▶ PASSAGE SHOWN:
*** Block opens ***

The same is true of your conjecture. It cannot be tested. There is no existing method, nor any method projected from known technology, that could answer it.

When a photon passes through a sheet of glass, it is absorbed and re-emitted many times. Is it the “same” photon? Or is what you see outside your window only a “copy” of the real light reflected from your hottie neighbor sunbathing on the lawn, every rippling muscle gleaming…

Ah… Anyway, the point is: not only do we not know, we cannot know.

So…don’t worry about it. Pick your fights. Concentrate on something that will be of real benefit to your quality of life.

(Me, I’m getting out the old binoculars…)

I’m yes, yes it does.

And why is that? Simply because you read someone musing on the internet (and this wasn’t a discussion and anasthesia, it was about being cryogenically frozen. There’s a big difference)

I think he’s suggesting that it will to the rest of the universe appear as “him” but that the “him” before the GA is the unbroken stream of consciousness from infancy. That rebooting it, would end the first stream, and create a new stream.

Like if I duplicated you and kicked the original into a chipper shredder. The copy thinks it is you, but the first you got mulched. To the mulched guy it doesn’t matter if you make a perfect copy.
That said, I don’t buy it personally, since I attach personhood to the brain’s atoms.

This.

To the non-mulched guy, it doesn’t matter that you mulched the original. And it matters to the original only in the sense that it has to experience being mulched. Maybe you should put it under GA first. :stuck_out_tongue:

I think the real problem is that our whole idea of “continuity of self,” or perhaps even “self” itself, is complete and utter dog’s bollocks. It’s a fantasy we’ve grown very accustomed to, but it falls apart like a papier-mâché hot tub when we begin subjecting it to the faintest interrogations. We have to invent peculiar contortions of logic and crank the cognitive dissonance up to eleven just to continue convincing ourselves that there’s this special “us” that can be conjured from the complex mess of emergent behaviors that more or less occupies the space between our shoes and our hats, to keep believing that this same “us” can be carried continuously, through a permanent state of mutation while somehow unchanging in a quality that nobody can ever quite define.

*** Block closes ***

▶ PROVIDED RECORDS:
*** Block opens ***

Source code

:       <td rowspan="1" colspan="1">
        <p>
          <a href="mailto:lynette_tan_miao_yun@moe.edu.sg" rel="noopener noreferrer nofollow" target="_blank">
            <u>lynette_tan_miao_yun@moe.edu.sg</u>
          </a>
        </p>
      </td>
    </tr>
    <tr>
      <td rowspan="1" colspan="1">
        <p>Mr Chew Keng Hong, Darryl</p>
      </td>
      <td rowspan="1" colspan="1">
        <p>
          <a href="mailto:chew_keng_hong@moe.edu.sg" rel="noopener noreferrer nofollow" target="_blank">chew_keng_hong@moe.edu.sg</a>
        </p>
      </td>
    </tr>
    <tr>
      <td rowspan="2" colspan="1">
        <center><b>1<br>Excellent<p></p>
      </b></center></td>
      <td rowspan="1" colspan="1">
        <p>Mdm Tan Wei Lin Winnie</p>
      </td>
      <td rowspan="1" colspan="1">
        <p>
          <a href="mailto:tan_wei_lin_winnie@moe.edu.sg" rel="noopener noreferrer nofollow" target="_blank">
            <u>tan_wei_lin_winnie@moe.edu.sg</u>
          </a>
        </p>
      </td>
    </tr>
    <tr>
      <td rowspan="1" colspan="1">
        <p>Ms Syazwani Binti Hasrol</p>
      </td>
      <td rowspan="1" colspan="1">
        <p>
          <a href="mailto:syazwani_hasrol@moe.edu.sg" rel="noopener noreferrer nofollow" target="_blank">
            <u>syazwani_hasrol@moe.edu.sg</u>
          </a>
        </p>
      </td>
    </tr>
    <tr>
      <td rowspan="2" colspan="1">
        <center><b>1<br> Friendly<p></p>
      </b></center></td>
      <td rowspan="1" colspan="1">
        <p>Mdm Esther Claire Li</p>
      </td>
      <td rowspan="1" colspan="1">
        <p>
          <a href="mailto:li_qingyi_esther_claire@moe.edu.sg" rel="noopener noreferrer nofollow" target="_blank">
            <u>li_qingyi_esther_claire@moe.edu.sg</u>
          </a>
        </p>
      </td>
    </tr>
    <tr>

*** Block closes ***

▶ WORK INSTRUCTION:
Reproduce the stretch of the discussion on continuity of self above from "The same is" through "we cannot know.".

▶ ANSWER TO THE EXERCISE:
The same is true of your conjecture. It cannot be tested. There is no existing method, nor any method projected from known technology, that could answer it.

When a photon passes through a sheet of glass, it is absorbed and re-emitted many times. Is it the “same” photon? Or is what you see outside your window only a “copy” of the real light reflected from your hottie neighbor sunbathing on the lawn, every rippling muscle gleaming…

Ah… Anyway, the point is: not only do we not know, we cannot know.